Fui contatado domingo (8) pela Polícia Rodoviária Federal (PRF). Em abordagem a um carro com licenciamento vencido, policiais prenderam em Alegrete um homem de 56 anos, foragido da Justiça. Na ocorrência, consta que ele trabalhava para o Detran e teve a prisão decretada há nove anos por ter furtado objetos de carros que estavam apreendidos num depósito da Avenida das Indústrias, na zona norte de Porto Alegre. Furtos comprovados mediante denúncia dos repórteres Trezzi, Amorim e Bernardi, acompanhada de fotos.
O desfecho leva a um misto de satisfação e decepção. Eu, o repórter fotográfico Ronaldo Bernardi e o Francisco Amorim (então repórter de ZH, hoje professor de Jornalismo) passamos vários dias de agosto de 2012 encarapitados num edifício próximo a esse depósito de veículos. Checávamos boatos de que os próprios funcionários furtavam peças dos carros ali recolhidos.
Numa manhã chuvosa e fria, a campana deu certo. Flagramos os servidores, com uniformes do Detran, retirando peças de quatro veículos. De dois deles, um Fiat Uno e um caminhão Volks, as imagens eram bem nítidas. Carregaram os tanques de gás do carro e o tacógrafo do caminhão.
O Uno foi retirado dias depois pelo dono. O carro não ligava, ele não entendia porque. Teve de rebocar o veículo até Canoas. A partir das placas, identificamos o proprietário, um mestre de obras. Ele achava que o pneu estepe e os tanques de gás tinham sido subtraídos pelos ladrões de rua que furtaram o automóvel. Ao ver as imagens dos funcionários do depósito retirando as peças, ele chorou.
O caminhão tinha sido apreendido pela Polícia Civil, por suspeita de ser furtado. Fomos com policiais até o depósito. Eles constataram o sumiço do tacógrafo e indiciaram, com base nas nossas fotos e nas peças desaparecidas, três funcionários por peculato (crime praticado por funcionário público; no caso, furto). Eles não eram servidores estatais de carreira, mas estavam a serviço do Estado, credenciados.

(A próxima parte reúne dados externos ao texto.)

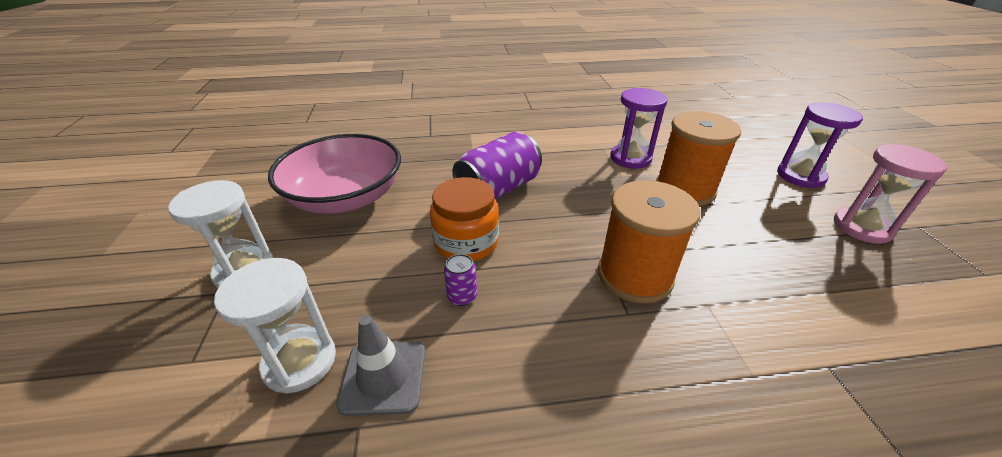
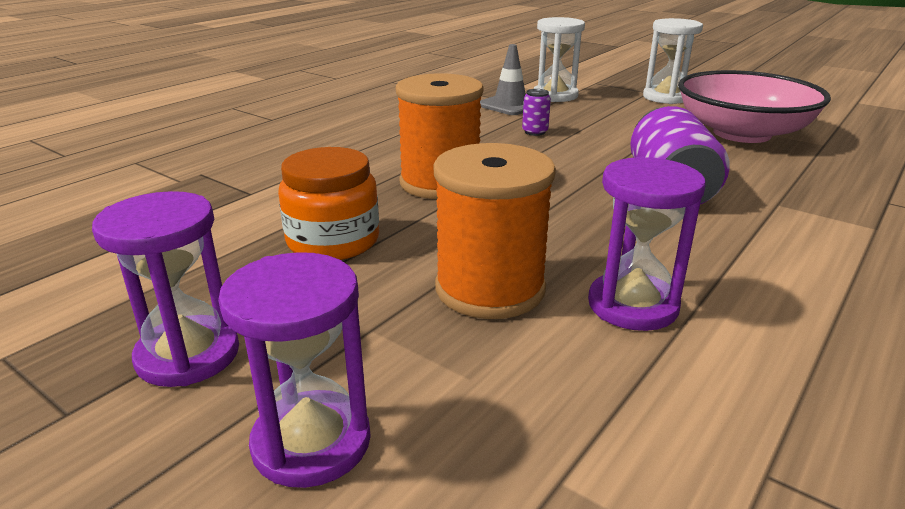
camera: 135 degrees right, 10 degrees down
orange jar [430,177,499,261] -> orange jar moved to [278,147,379,260]
pink hourglass [834,144,947,244] -> purple hourglass [92,191,239,387]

Vistoria realizada pelo Detran após a nossa reportagem constatou sumiço de peças em 43 veículos (2,5% dos 1,6 mil veículos ali abrigados. O depósito foi fechado pelas autoridades e os funcionários, descredenciados.
Testemunhamos na Polícia e na Justiça contra o trio. Soube depois que foram indiciados, denunciados e condenados a penas de até quatro anos de reclusão. Isso não dá cadeia no Brasil, no máximo um regime semiaberto (trabalhar fora e pernoitar num albergue prisional).
Acontece que o sujeito flagrado no domingo em Alegrete com o carro problemático (mais um!) jamais cumpriu a pena. Sumiu antes de ser recolhido ao sistema penal, por prisão decretada em 2018. A Justiça o alcançou nove anos depois. Tardou, mas não falhou.
O que desanima nisso tudo é o tempo que leva para a punição e o tamanho reduzido das penas nesse país, onde subtrair o bem alheio compensa. Só fica preso mesmo quem suja as mãos de sangue, age com violência. Menos mal que as polícias cumpriram sua parte.